Some examples of naming convention rules could be:

  • minimum 3 letters
  • minimum registration period of 2 years
  • maximum registration period of 10 years
  • no sexual or pornographic connotation
  • maximum 10 domains per registrant
  • registrant living in a certain country
  • should not be a reserved domain

The accreditation rules are also fixed by the registry and define the mandatory steps needed to be an official registrar.

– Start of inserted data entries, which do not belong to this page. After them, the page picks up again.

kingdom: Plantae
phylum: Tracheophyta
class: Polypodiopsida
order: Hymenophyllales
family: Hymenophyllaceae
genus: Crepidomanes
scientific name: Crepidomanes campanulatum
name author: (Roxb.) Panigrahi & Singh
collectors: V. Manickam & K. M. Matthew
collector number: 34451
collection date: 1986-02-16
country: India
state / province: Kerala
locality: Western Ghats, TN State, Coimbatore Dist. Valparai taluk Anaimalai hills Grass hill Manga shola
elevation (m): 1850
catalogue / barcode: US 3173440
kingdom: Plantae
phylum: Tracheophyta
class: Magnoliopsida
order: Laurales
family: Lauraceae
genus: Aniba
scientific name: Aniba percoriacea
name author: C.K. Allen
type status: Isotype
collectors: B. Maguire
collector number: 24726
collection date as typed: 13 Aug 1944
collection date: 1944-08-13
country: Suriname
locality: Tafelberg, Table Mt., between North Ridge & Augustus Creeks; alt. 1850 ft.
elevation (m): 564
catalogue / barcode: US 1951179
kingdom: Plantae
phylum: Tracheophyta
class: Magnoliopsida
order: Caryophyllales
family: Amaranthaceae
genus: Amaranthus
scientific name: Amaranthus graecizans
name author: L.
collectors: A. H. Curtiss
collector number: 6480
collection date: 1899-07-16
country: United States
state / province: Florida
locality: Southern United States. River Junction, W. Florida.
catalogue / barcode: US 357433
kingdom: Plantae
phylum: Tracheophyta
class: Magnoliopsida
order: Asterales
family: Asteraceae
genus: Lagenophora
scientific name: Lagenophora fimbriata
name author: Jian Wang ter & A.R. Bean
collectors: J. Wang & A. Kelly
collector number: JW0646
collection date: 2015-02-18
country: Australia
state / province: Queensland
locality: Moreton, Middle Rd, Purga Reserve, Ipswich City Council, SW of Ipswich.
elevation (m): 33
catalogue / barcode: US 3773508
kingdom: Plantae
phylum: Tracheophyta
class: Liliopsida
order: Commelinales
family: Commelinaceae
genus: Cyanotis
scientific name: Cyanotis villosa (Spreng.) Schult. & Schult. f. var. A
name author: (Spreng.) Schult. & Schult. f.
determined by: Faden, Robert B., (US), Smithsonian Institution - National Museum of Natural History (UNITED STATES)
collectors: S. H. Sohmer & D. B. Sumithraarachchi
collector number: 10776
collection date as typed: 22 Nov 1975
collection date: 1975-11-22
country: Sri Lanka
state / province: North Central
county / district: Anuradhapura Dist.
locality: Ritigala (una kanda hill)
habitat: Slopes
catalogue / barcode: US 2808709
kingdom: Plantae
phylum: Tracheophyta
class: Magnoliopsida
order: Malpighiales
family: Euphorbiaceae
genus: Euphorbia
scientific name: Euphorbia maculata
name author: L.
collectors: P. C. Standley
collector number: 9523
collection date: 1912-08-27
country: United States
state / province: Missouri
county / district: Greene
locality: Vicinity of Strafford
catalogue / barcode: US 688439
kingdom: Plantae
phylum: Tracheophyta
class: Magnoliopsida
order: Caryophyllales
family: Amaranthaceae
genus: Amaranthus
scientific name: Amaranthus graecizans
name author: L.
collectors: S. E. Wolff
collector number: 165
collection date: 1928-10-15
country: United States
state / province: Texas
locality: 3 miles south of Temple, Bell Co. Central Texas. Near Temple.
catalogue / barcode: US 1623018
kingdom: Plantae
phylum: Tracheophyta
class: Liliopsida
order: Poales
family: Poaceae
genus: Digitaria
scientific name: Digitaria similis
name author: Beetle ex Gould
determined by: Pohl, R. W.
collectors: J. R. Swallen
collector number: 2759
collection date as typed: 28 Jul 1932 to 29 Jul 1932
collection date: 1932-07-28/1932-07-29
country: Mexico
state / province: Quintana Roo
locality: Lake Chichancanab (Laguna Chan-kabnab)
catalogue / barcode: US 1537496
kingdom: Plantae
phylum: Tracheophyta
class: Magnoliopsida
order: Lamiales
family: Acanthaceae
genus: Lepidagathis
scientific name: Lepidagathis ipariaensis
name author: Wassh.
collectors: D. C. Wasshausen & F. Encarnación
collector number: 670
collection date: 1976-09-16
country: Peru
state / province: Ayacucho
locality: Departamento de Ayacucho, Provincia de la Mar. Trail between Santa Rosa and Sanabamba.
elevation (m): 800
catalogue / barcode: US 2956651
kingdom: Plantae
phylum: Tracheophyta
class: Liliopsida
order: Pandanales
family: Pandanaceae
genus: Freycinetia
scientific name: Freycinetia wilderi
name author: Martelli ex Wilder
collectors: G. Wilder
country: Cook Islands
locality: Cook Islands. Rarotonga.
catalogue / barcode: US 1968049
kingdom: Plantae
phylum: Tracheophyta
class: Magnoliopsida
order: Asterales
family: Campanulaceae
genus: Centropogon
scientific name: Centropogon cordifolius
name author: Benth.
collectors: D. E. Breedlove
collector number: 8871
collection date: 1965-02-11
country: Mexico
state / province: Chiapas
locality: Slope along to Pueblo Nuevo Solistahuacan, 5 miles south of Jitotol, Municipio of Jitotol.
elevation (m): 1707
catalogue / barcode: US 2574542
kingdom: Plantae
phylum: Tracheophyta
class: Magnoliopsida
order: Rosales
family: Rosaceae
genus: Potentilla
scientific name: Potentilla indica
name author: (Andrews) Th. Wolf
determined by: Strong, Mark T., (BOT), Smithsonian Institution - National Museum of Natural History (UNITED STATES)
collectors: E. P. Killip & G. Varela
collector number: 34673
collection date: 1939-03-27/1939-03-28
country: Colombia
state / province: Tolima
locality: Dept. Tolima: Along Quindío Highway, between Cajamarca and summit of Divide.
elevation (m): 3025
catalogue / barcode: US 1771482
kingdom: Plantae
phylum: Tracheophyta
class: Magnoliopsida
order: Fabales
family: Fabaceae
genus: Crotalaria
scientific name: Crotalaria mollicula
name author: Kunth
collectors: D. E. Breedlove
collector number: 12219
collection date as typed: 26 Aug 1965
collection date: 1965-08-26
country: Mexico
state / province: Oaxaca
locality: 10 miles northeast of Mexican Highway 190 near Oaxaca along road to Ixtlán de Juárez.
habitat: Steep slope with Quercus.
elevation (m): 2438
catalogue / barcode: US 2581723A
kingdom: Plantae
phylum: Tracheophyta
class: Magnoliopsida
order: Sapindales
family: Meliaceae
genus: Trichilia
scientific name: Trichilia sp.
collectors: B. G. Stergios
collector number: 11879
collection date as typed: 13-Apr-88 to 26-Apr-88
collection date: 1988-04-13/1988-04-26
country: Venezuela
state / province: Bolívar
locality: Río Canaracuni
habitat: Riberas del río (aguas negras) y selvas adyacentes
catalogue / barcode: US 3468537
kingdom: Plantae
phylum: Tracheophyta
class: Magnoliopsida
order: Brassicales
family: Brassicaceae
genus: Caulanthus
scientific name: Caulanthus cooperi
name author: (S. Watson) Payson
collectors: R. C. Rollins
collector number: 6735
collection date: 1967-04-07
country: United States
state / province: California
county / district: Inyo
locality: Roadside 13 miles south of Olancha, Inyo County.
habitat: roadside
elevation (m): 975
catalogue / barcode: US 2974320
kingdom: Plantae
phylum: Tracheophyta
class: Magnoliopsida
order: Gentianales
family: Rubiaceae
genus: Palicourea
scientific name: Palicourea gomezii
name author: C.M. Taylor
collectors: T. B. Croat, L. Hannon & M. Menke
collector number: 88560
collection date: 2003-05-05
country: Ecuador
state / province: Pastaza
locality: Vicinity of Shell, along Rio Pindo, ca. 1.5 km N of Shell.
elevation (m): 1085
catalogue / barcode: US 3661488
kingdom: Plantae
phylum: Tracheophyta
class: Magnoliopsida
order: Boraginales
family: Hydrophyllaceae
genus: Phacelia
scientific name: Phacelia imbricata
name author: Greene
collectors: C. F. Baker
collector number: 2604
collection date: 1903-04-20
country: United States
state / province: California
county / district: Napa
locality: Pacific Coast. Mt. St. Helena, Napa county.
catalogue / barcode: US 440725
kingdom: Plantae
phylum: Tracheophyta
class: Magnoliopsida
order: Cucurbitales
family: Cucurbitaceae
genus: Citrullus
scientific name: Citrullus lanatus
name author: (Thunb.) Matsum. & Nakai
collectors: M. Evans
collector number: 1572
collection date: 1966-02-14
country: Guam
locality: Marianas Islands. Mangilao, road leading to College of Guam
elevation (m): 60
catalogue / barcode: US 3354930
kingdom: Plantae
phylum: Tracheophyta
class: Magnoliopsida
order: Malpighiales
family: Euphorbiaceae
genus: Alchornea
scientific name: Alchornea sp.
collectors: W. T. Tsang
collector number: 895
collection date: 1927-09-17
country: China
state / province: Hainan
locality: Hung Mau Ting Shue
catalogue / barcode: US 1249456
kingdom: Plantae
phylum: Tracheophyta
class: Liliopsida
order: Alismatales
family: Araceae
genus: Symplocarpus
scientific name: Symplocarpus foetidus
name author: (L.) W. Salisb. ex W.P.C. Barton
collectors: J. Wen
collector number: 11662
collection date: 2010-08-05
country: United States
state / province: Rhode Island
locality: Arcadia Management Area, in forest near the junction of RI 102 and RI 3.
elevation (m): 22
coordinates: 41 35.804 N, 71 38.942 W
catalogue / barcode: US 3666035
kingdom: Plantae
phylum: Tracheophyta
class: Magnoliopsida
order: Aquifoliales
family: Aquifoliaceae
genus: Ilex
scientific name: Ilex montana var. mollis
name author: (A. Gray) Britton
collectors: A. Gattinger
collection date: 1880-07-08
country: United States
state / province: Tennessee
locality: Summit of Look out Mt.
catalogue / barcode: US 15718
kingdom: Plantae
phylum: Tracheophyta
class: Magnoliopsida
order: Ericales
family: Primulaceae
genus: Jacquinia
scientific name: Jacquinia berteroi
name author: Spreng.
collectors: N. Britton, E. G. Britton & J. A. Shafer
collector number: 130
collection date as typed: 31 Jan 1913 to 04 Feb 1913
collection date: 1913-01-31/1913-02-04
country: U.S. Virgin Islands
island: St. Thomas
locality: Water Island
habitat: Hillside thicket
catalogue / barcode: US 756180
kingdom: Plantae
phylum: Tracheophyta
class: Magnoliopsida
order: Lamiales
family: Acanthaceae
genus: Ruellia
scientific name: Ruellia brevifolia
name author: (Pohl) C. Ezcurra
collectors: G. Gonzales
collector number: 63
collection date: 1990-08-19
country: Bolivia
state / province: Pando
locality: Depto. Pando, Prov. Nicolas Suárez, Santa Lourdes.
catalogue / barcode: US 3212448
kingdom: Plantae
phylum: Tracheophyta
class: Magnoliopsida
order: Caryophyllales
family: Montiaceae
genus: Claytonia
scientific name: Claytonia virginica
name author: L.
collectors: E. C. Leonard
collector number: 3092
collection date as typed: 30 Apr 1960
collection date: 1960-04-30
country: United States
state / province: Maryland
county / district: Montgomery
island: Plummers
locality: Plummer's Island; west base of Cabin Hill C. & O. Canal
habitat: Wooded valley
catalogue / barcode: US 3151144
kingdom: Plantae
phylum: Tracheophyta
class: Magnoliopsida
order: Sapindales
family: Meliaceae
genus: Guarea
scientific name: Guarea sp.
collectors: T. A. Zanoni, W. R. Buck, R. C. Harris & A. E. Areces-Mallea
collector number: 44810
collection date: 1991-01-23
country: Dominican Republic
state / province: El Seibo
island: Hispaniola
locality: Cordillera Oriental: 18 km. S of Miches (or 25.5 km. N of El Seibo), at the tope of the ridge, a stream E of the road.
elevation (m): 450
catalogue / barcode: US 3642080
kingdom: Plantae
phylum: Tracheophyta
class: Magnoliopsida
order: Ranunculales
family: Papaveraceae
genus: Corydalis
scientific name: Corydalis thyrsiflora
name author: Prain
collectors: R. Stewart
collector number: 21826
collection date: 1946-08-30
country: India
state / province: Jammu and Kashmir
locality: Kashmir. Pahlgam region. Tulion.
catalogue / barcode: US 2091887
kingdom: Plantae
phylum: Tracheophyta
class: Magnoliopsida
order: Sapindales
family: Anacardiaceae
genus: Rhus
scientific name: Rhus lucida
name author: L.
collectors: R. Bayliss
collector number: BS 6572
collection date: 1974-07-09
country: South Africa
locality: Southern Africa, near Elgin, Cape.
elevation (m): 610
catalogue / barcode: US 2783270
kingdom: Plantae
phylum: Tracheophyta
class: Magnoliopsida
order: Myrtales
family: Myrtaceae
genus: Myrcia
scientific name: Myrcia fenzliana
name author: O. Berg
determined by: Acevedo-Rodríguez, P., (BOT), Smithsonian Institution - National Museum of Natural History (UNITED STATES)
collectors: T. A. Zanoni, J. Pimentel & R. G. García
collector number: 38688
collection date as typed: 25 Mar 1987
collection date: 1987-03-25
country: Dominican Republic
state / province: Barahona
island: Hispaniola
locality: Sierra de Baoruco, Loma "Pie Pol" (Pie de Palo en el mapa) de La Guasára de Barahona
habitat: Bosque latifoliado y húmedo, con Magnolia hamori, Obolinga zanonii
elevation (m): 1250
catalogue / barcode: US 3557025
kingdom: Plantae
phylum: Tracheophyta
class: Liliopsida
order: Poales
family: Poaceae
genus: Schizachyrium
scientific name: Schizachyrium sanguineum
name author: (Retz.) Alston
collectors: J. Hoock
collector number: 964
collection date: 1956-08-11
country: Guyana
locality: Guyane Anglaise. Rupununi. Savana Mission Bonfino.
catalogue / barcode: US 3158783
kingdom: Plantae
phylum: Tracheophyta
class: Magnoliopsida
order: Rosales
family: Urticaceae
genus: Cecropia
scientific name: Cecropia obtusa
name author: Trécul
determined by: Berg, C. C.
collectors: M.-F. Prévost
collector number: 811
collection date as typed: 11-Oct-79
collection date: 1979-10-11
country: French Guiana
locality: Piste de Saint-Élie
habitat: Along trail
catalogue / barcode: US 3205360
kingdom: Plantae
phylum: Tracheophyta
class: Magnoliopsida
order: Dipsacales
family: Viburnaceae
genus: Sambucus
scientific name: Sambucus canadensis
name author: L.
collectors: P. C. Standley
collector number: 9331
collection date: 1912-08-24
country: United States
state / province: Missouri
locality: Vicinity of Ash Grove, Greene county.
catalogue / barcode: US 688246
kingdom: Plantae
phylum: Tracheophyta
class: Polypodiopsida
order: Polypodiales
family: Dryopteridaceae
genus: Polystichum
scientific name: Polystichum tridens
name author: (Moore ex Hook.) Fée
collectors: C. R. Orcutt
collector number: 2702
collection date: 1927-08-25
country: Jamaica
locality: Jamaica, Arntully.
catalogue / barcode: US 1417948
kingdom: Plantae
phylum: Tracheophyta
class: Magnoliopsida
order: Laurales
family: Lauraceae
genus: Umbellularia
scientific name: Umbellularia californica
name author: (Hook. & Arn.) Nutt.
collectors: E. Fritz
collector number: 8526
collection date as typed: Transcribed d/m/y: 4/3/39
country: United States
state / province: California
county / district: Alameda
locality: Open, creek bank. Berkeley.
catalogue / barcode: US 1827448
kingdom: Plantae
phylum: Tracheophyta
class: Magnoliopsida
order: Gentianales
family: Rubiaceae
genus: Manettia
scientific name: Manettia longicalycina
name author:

An example of those steps could be:

  • to be ICANN accredited
  • to credit an account with a certain amount
  • to have authoritative name server in a certain country
  • to pass a MCQ on the management rules of the registry
  • to pass a technical test to validate API calls

All registrars are required to be accredited with the registry in order to resell domain names.

The Registrar

reg·is·trar /ˈrejəsträr/ Noun

  1. An official responsible for keeping a register or official records.

An accredited registrar is a Service Provider allowed to sell the TLDs provided by a registry.

More basically, if a customer wants to register a domain name the registrar, being an authorized retailer, can provide it from the registry.

As an intermediate between the registry and the registrant, registrars have to handle at the same time a B2C and B2B relationship.

The B2C being between it and the registrant, to whom it offers a web interface to order and manage his domain names.

The B2B being between it and the registry, whom it communicates with over APIs to automate the provisioning,

The Registrant

reg·is·trant /ˈrejəstrənt/ Noun

  1. A person who registers.

A registrant is an individual or an organization that owns a domain name. The registrant can be yourself or your company when you register your own domain name.